EXERCISE GOAL:
Please output the data exactly, minus pictures.

MATERIAL PROVIDED:
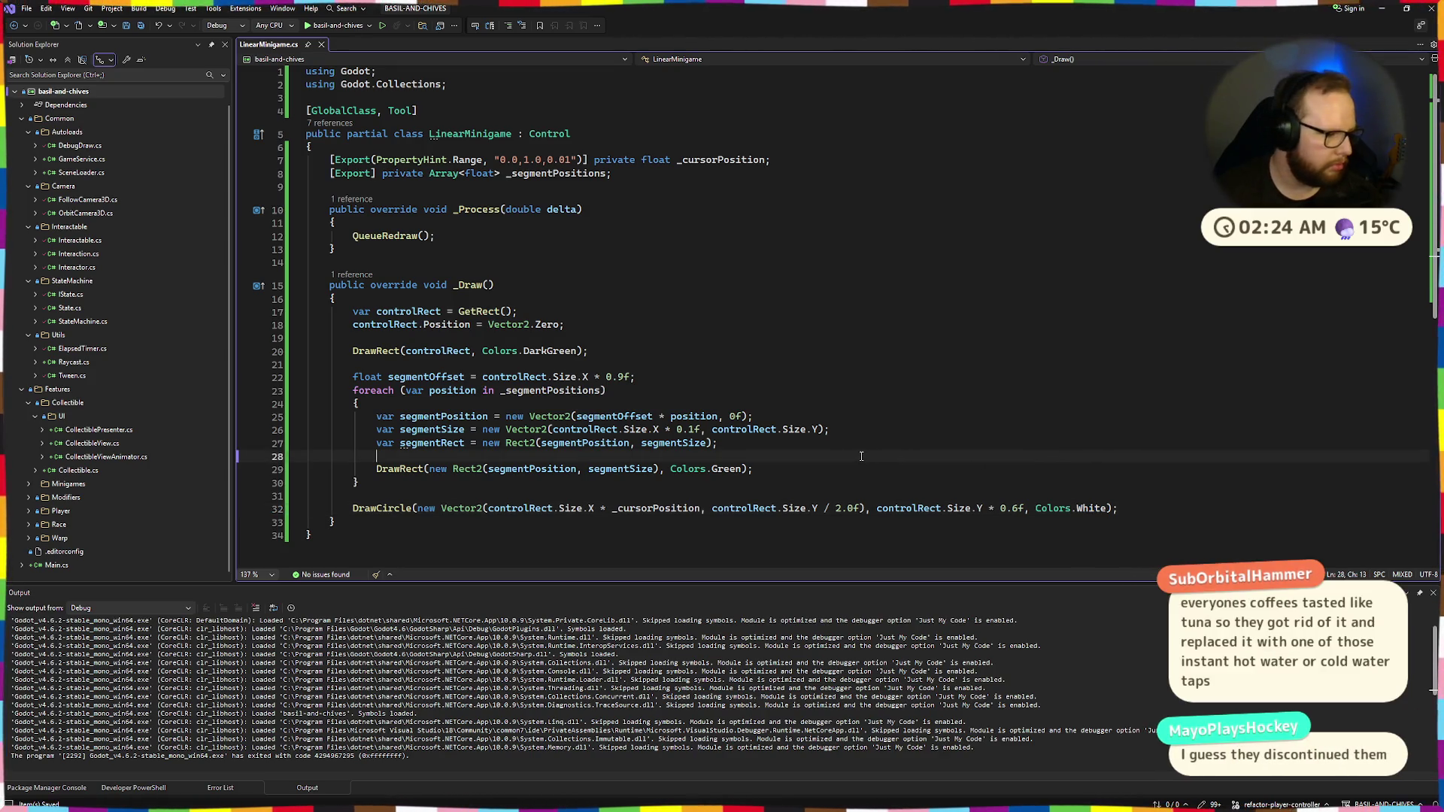
{"action": "key", "text": "alt+Tab"}
{"action": "key", "text": "alt+Tab"}
{"action": "key", "text": "alt+Tab"}
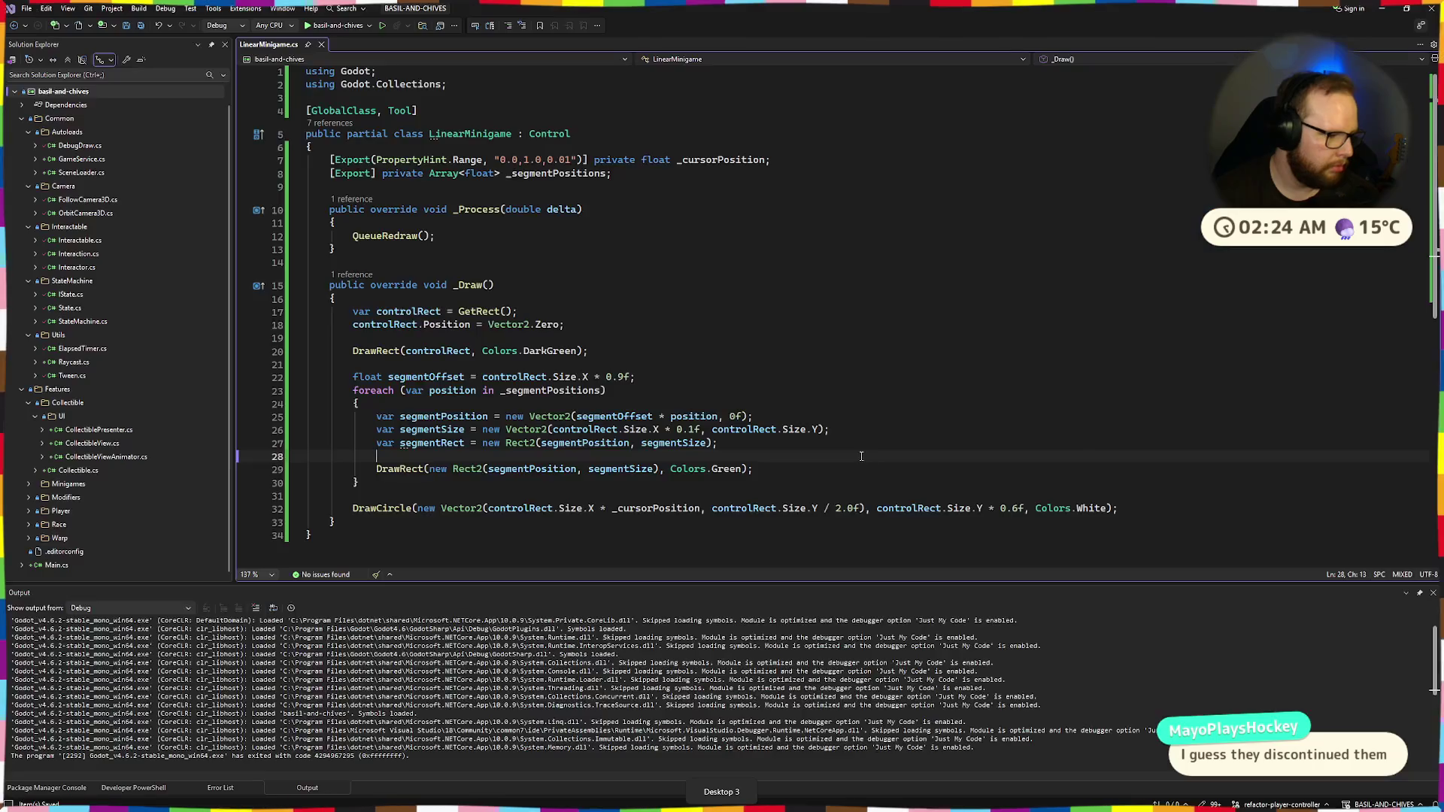
{"action": "key", "text": "alt+b"}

RESPONSE BELOW:
{"action": "key", "text": "alt+Tab"}
{"action": "key", "text": "alt+Tab"}
{"action": "key", "text": "alt+Tab"}
{"action": "key", "text": "alt+b"}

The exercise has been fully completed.